Pero la semana pasada, en esa exposición, me encontré con Roberto Brodsky, Felipe Tupper, Ignacio Echevarría y sus hijas. Juntos partimos al cementerio de Montparnasse, que está muy cerca. Era una clásica peregrinación fúnebre-literaria, en busca de ciertas tumbas, justamente, míticas: la de Cortázar, la de Vallejo, las de Sartre y Beauvoir. No encontramos nunca la de Cortázar, ni mucho menos la de Vallejo, tumba que yo vengo buscando desde hace unos veinte años sin éxito hasta ahora, al punto que me pregunto: ¿Está Vallejo realmente enterrado en Montparnasse? La que sí encontramos y en el lugar más destacado de ese cementerio de celebridades fue la de Carlos Fuentes. Situada en primera fila, en el cruce de las dos avenidas principales del cementerio, no hay manera de que pase inadvertida. Allí están enterrados sus dos hijos y está escrito el nombre de su mujer —aún en vida— y el de él. Es un mausoleo familiar. Lo curioso es que los restos de Carlos Fuentes no están en esa tumba. La tumba de Carlos Fuentes está vacía de Carlos Fuentes y es presumible que lo siga estando, pues el gobierno mexicano se niega a dejar emigrar sus restos a París. Carlos Fuentes está enterrado en México, pero tiene su “última morada” en París, como corresponde a un escritor de su rango.

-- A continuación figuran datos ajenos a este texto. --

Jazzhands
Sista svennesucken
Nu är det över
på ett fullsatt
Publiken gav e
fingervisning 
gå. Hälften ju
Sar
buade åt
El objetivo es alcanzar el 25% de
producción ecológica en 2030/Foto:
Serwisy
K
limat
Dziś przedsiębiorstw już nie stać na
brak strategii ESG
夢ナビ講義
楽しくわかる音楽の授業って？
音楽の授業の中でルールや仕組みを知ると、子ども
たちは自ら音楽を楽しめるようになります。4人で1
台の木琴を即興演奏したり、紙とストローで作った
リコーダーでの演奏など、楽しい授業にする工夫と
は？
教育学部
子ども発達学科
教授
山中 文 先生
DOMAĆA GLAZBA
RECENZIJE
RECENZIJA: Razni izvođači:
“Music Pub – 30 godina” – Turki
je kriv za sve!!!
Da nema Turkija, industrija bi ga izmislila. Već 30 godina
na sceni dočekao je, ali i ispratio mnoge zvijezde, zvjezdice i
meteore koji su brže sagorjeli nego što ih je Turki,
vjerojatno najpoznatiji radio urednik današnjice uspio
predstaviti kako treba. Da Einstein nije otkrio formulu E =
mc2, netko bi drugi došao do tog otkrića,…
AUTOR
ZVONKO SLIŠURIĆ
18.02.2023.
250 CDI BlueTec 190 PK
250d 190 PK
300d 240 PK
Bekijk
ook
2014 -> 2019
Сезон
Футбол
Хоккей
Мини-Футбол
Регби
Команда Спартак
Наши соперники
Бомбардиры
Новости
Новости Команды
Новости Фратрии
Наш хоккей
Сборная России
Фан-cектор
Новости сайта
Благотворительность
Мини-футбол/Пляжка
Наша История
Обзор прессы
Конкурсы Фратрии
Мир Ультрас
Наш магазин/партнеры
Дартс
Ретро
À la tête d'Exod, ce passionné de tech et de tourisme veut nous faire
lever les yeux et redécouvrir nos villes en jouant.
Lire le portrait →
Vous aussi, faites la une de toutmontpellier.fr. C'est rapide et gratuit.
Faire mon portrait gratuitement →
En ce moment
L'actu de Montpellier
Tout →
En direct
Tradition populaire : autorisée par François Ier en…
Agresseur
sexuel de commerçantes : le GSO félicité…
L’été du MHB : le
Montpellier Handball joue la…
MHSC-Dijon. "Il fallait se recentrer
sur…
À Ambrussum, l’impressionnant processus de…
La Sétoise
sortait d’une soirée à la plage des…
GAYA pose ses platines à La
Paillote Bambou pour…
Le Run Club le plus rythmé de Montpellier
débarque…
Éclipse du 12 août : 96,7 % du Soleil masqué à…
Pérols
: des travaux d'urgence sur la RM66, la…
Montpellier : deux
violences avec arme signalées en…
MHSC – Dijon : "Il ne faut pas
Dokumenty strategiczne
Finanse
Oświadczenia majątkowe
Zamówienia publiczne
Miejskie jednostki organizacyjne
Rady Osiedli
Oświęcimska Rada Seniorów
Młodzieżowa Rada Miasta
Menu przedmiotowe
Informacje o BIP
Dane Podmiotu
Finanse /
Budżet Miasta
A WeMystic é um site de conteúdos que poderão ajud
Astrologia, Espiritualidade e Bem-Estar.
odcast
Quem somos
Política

Dije que por alguna razón la semana pasada estaba en París. Esa razón, entre otras, era un encuentro en torno a la obra (y a la vida) de Roberto Bolaño. Un encuentro más, dirán ustedes. Puede ser. Lo que no le quita mérito, porque por una vez críticos, universitarios y escritores franceses e hispanoamericanos reconocían otro tipo de centralidad: la del escritor marginal, errante, que se dedica diríamos a recolectar aquí y allá los signos de una identidad huidiza, fragmentaria, imposible. Bolaño es el escritor que se construye en las antípodas del modelo del “escritor nacional”, cuyos últimos avatares entre nosotros fueron los “grandes elefantes” del llamado Boom. Bolaño es, pues, el anti Neruda, pero también el anti Carlos Fuentes, escritores nacionales de Chile y México, que fueron, con Cataluña, sus países.
Las tumbas dicen mucho: la de Bolaño es el mar de Blanes; Fuentes tiene dos: una en el DF y otra, la sucursal, en el centro de París.